The finest reseraunts in the world wipe the green fuzz off a steak before they cook it. 40 degrees is optimal. We hang our deer in a cooler until we see signs of mold. Wipe the mold away and process properly. Make the meat very tender.


----------



## barebackjack (Sep 5, 2006)

I dont know if id let it mold, but hanging for several days if its cool enough does wonders.

I let everything hang if its cool enough. Does wonders to ducks and geese.


----------



## Tator (Dec 10, 2005)

ahhh ruger, reminds me of the steaks that The Lodge in Baker MT use to serve, I'm sure them had some green moisturizing their steaks, but man, what a meal!!!! 24 oz

mmm good times


----------



## R y a n (Apr 4, 2005)

FairwayCAL said:


> Does letting the deer hang for a period of time once gutted and skinned make the meat "better"?


We let some of our deer hang for up to several months depending on the outdoor temps. There is nothing wrong with letting the meat hang properly provided it does not get to warm where they are, or that the temperature doesn't vary by more than 25 degrees between freezing and thawing... e.g., as long as they stay cold you should be fine.

As has been mentioned some people believe it makes them more tender.. however you will have some of the meat dry out if you wait too long.

.02

Ryan


----------



## FairwayCAL (Oct 27, 2006)

so what if a person just grinds 80 percent of the meat for sausage?


----------



## ruger1 (Aug 16, 2006)

If you are grinding it for sausage, there is no point in hanging it. Hanging it is all about tenderizing the meat and maybe getting the blood out. I suppose if you are grinding it, hang it for a day or so and then grind. Just to get the blood out.

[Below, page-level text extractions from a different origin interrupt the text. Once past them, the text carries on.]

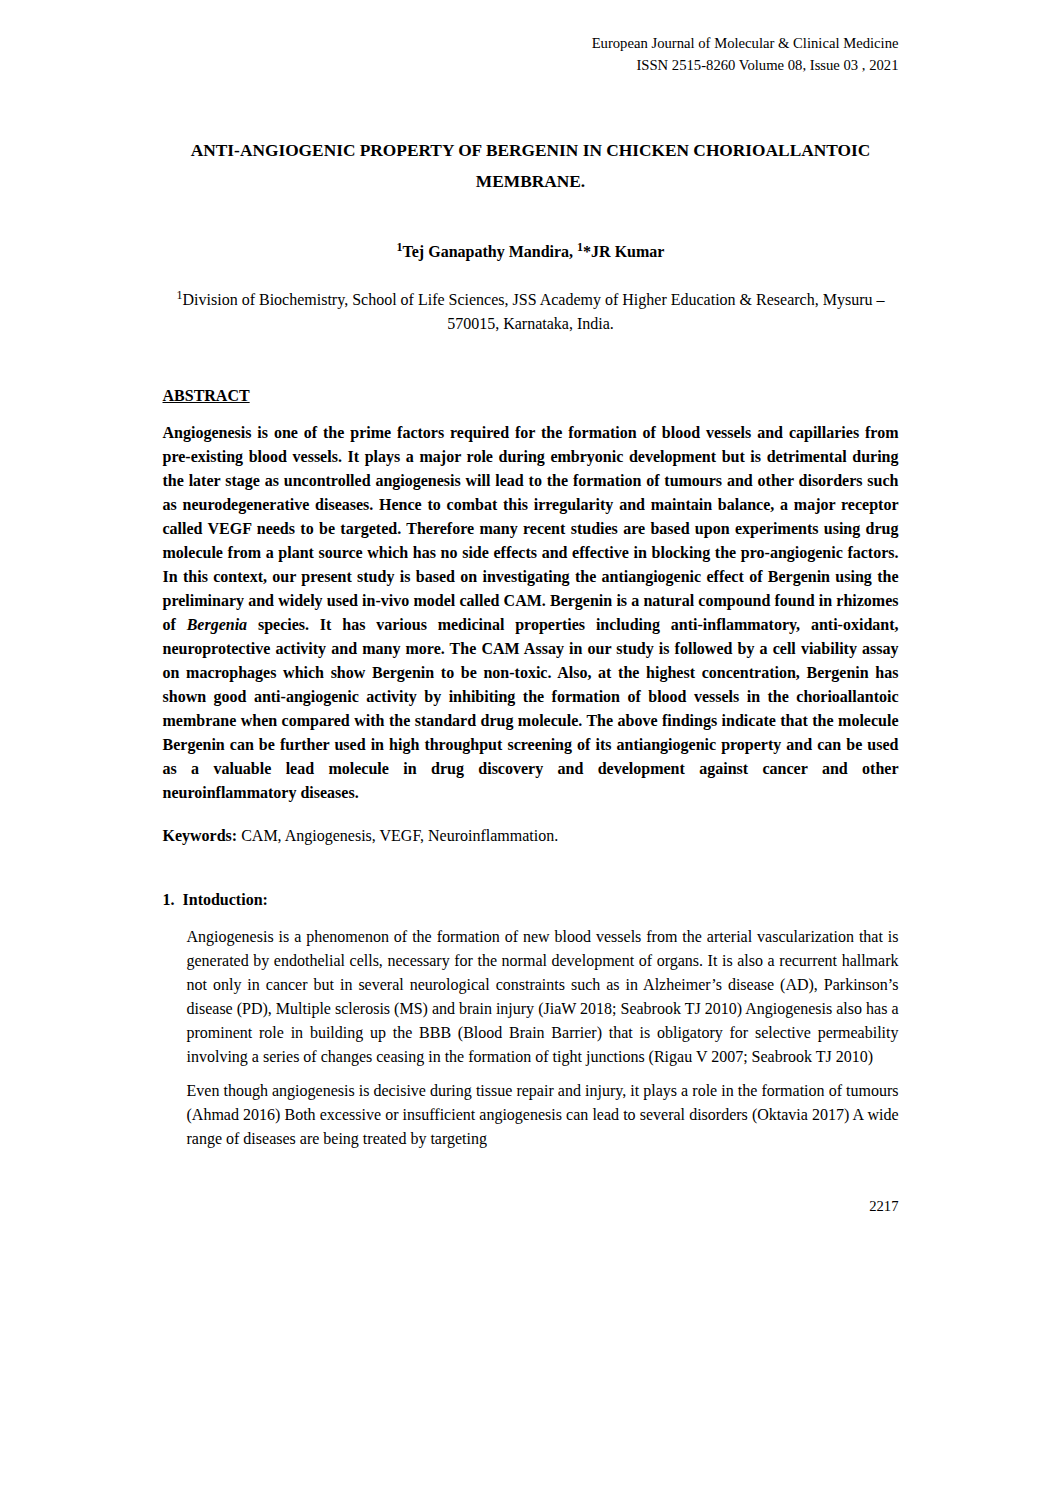European Journal of Molecular & Clinical Medicine
ISSN 2515-8260 Volume 08, Issue 03 , 2021
Anti-Angiogenic Property of Bergenin in Chicken Chorioallantoic Membrane.
1Tej Ganapathy Mandira, 1*JR Kumar
1Division of Biochemistry, School of Life Sciences, JSS Academy of Higher Education & Research, Mysuru – 570015, Karnataka, India.
ABSTRACT
Angiogenesis is one of the prime factors required for the formation of blood vessels and capillaries from pre-existing blood vessels. It plays a major role during embryonic development but is detrimental during the later stage as uncontrolled angiogenesis will lead to the formation of tumours and other disorders such as neurodegenerative diseases. Hence to combat this irregularity and maintain balance, a major receptor called VEGF needs to be targeted. Therefore many recent studies are based upon experiments using drug molecule from a plant source which has no side effects and effective in blocking the pro-angiogenic factors. In this context, our present study is based on investigating the antiangiogenic effect of Bergenin using the preliminary and widely used in-vivo model called CAM. Bergenin is a natural compound found in rhizomes of Bergenia species. It has various medicinal properties including anti-inflammatory, anti-oxidant, neuroprotective activity and many more. The CAM Assay in our study is followed by a cell viability assay on macrophages which show Bergenin to be non-toxic. Also, at the highest concentration, Bergenin has shown good anti-angiogenic activity by inhibiting the formation of blood vessels in the chorioallantoic membrane when compared with the standard drug molecule. The above findings indicate that the molecule Bergenin can be further used in high throughput screening of its antiangiogenic property and can be used as a valuable lead molecule in drug discovery and development against cancer and other neuroinflammatory diseases.
Keywords: CAM, Angiogenesis, VEGF, Neuroinflammation.
1. Intoduction:
Angiogenesis is a phenomenon of the formation of new blood vessels from the arterial vascularization that is generated by endothelial cells, necessary for the normal development of organs. It is also a recurrent hallmark not only in cancer but in several neurological constraints such as in Alzheimer’s disease (AD), Parkinson’s disease (PD), Multiple sclerosis (MS) and brain injury (JiaW 2018; Seabrook TJ 2010) Angiogenesis also has a prominent role in building up the BBB (Blood Brain Barrier) that is obligatory for selective permeability involving a series of changes ceasing in the formation of tight junctions (Rigau V 2007; Seabrook TJ 2010)
Even though angiogenesis is decisive during tissue repair and injury, it plays a role in the formation of tumours (Ahmad 2016) Both excessive or insufficient angiogenesis can lead to several disorders (Oktavia 2017) A wide range of diseases are being treated by targeting
2217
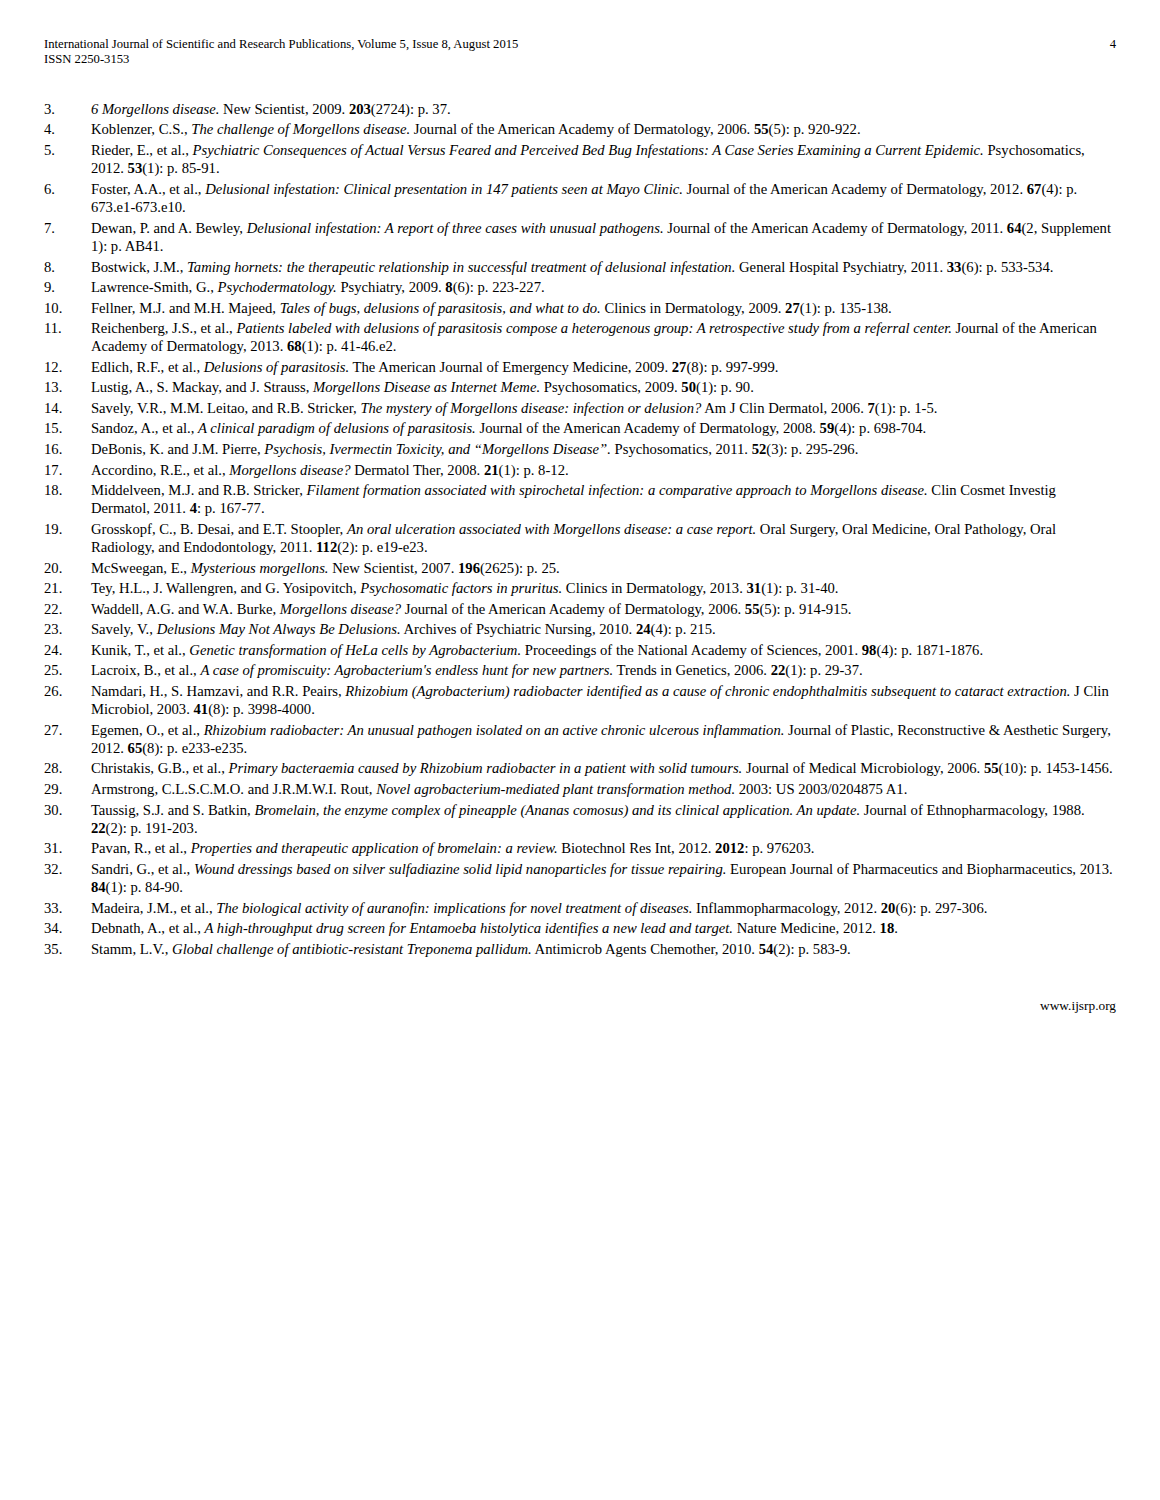International Journal of Scientific and Research Publications, Volume 5, Issue 8, August 2015 ISSN 2250-3153 4
3. 6 Morgellons disease. New Scientist, 2009. 203(2724): p. 37.
4. Koblenzer, C.S., The challenge of Morgellons disease. Journal of the American Academy of Dermatology, 2006. 55(5): p. 920-922.
5. Rieder, E., et al., Psychiatric Consequences of Actual Versus Feared and Perceived Bed Bug Infestations: A Case Series Examining a Current Epidemic. Psychosomatics, 2012. 53(1): p. 85-91.
6. Foster, A.A., et al., Delusional infestation: Clinical presentation in 147 patients seen at Mayo Clinic. Journal of the American Academy of Dermatology, 2012. 67(4): p. 673.e1-673.e10.
7. Dewan, P. and A. Bewley, Delusional infestation: A report of three cases with unusual pathogens. Journal of the American Academy of Dermatology, 2011. 64(2, Supplement 1): p. AB41.
8. Bostwick, J.M., Taming hornets: the therapeutic relationship in successful treatment of delusional infestation. General Hospital Psychiatry, 2011. 33(6): p. 533-534.
9. Lawrence-Smith, G., Psychodermatology. Psychiatry, 2009. 8(6): p. 223-227.
10. Fellner, M.J. and M.H. Majeed, Tales of bugs, delusions of parasitosis, and what to do. Clinics in Dermatology, 2009. 27(1): p. 135-138.
11. Reichenberg, J.S., et al., Patients labeled with delusions of parasitosis compose a heterogenous group: A retrospective study from a referral center. Journal of the American Academy of Dermatology, 2013. 68(1): p. 41-46.e2.
12. Edlich, R.F., et al., Delusions of parasitosis. The American Journal of Emergency Medicine, 2009. 27(8): p. 997-999.
13. Lustig, A., S. Mackay, and J. Strauss, Morgellons Disease as Internet Meme. Psychosomatics, 2009. 50(1): p. 90.
14. Savely, V.R., M.M. Leitao, and R.B. Stricker, The mystery of Morgellons disease: infection or delusion? Am J Clin Dermatol, 2006. 7(1): p. 1-5.
15. Sandoz, A., et al., A clinical paradigm of delusions of parasitosis. Journal of the American Academy of Dermatology, 2008. 59(4): p. 698-704.
16. DeBonis, K. and J.M. Pierre, Psychosis, Ivermectin Toxicity, and “Morgellons Disease”. Psychosomatics, 2011. 52(3): p. 295-296.
17. Accordino, R.E., et al., Morgellons disease? Dermatol Ther, 2008. 21(1): p. 8-12.
18. Middelveen, M.J. and R.B. Stricker, Filament formation associated with spirochetal infection: a comparative approach to Morgellons disease. Clin Cosmet Investig Dermatol, 2011. 4: p. 167-77.
19. Grosskopf, C., B. Desai, and E.T. Stoopler, An oral ulceration associated with Morgellons disease: a case report. Oral Surgery, Oral Medicine, Oral Pathology, Oral Radiology, and Endodontology, 2011. 112(2): p. e19-e23.
20. McSweegan, E., Mysterious morgellons. New Scientist, 2007. 196(2625): p. 25.
21. Tey, H.L., J. Wallengren, and G. Yosipovitch, Psychosomatic factors in pruritus. Clinics in Dermatology, 2013. 31(1): p. 31-40.
22. Waddell, A.G. and W.A. Burke, Morgellons disease? Journal of the American Academy of Dermatology, 2006. 55(5): p. 914-915.
23. Savely, V., Delusions May Not Always Be Delusions. Archives of Psychiatric Nursing, 2010. 24(4): p. 215.
24. Kunik, T., et al., Genetic transformation of HeLa cells by Agrobacterium. Proceedings of the National Academy of Sciences, 2001. 98(4): p. 1871-1876.
25. Lacroix, B., et al., A case of promiscuity: Agrobacterium's endless hunt for new partners. Trends in Genetics, 2006. 22(1): p. 29-37.
26. Namdari, H., S. Hamzavi, and R.R. Peairs, Rhizobium (Agrobacterium) radiobacter identified as a cause of chronic endophthalmitis subsequent to cataract extraction. J Clin Microbiol, 2003. 41(8): p. 3998-4000.
27. Egemen, O., et al., Rhizobium radiobacter: An unusual pathogen isolated on an active chronic ulcerous inflammation. Journal of Plastic, Reconstructive & Aesthetic Surgery, 2012. 65(8): p. e233-e235.
28. Christakis, G.B., et al., Primary bacteraemia caused by Rhizobium radiobacter in a patient with solid tumours. Journal of Medical Microbiology, 2006. 55(10): p. 1453-1456.
29. Armstrong, C.L.S.C.M.O. and J.R.M.W.I. Rout, Novel agrobacterium-mediated plant transformation method. 2003: US 2003/0204875 A1.
30. Taussig, S.J. and S. Batkin, Bromelain, the enzyme complex of pineapple (Ananas comosus) and its clinical application. An update. Journal of Ethnopharmacology, 1988. 22(2): p. 191-203.
31. Pavan, R., et al., Properties and therapeutic application of bromelain: a review. Biotechnol Res Int, 2012. 2012: p. 976203.
32. Sandri, G., et al., Wound dressings based on silver sulfadiazine solid lipid nanoparticles for tissue repairing. European Journal of Pharmaceutics and Biopharmaceutics, 2013. 84(1): p. 84-90.
33. Madeira, J.M., et al., The biological activity of auranofin: implications for novel treatment of diseases. Inflammopharmacology, 2012. 20(6): p. 297-306.
34. Debnath, A., et al., A high-throughput drug screen for Entamoeba histolytica identifies a new lead and target. Nature Medicine, 2012. 18.
35. Stamm, L.V., Global challenge of antibiotic-resistant Treponema pallidum. Antimicrob Agents Chemother, 2010. 54(2): p. 583-9.
www.ijsrp.org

Tator, where in Baker is that? We belong to a deer camp in Ekalaka. I've never heard of The Lodge.


----------



## Hockeyhunter99 (Oct 11, 2007)

shot on friday or saturday. by sunday it is cut up and packaged. i have never seen the point of letting your meat "age" aging your meat will make it tender, i agree, but a person needs to learn to cook it right. just throwing a steak on the grill and letting it cook ruins the flavor of the meat. my $.02. if you process and store immediately you can leave the meat a little more rare without having to worry about food poisoning. i love a good venison steak pan fried for three minutes each side. Done. ready to eat. my dad and i both agree on not hanging for more than two or three day. and we do all of our own processing. from ribs to rump!!


----------



## ruger1 (Aug 16, 2006)

I don't care if you are cooking green meat. If you cook it past medium rare, you've over cooked it.

I age mine and cook until medium rare. It just melts in your mouth.

HockeyHunter is right, cooking properly is the key.


----------



## Fallguy (Jan 23, 2004)

I hang mine in the garage, and if its cool, do the butchering over 3 to 4 days. My uncle has a butcher shop in Heaton ND and he was telling us about what some of these big time restaurants do to age their meat. Green fuzz and all! LOL

I have heard of some people hanging a pheasant on the barn wall with a nail and not cleaning the pheasant until the head detaches from the body. I'm not into that! uke:


----------